> _Your instructions_
How many lines in the records below contain the string "sont"? Reply with the number only.

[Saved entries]
-------------------------

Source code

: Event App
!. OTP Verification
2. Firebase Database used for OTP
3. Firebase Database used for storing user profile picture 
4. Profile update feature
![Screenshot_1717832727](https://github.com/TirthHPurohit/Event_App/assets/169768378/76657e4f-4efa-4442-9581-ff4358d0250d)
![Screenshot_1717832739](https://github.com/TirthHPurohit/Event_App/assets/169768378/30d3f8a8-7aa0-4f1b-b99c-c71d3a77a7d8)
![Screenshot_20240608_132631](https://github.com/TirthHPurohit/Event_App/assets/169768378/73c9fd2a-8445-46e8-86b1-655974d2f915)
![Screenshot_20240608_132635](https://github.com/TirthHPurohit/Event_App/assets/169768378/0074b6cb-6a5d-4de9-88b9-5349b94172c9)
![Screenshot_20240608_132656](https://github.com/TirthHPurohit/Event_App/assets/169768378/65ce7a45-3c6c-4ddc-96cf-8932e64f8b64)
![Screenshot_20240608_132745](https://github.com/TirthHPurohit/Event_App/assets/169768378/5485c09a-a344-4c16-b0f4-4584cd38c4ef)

-------------------------

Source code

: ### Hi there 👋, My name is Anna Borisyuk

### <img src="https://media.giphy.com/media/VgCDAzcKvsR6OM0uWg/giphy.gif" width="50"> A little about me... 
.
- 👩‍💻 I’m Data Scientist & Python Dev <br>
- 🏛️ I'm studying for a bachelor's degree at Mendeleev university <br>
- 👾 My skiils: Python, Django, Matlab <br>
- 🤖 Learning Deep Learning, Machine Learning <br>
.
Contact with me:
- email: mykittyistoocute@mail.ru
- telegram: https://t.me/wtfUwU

-------------------------

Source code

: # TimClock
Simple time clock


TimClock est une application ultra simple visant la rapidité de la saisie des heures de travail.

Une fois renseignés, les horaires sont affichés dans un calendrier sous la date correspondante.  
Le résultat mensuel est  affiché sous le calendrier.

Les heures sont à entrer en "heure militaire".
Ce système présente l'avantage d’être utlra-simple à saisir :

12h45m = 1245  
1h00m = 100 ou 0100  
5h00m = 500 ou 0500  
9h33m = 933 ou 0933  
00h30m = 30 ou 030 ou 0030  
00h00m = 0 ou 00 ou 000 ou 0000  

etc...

-------------------------

> _Your solution_
2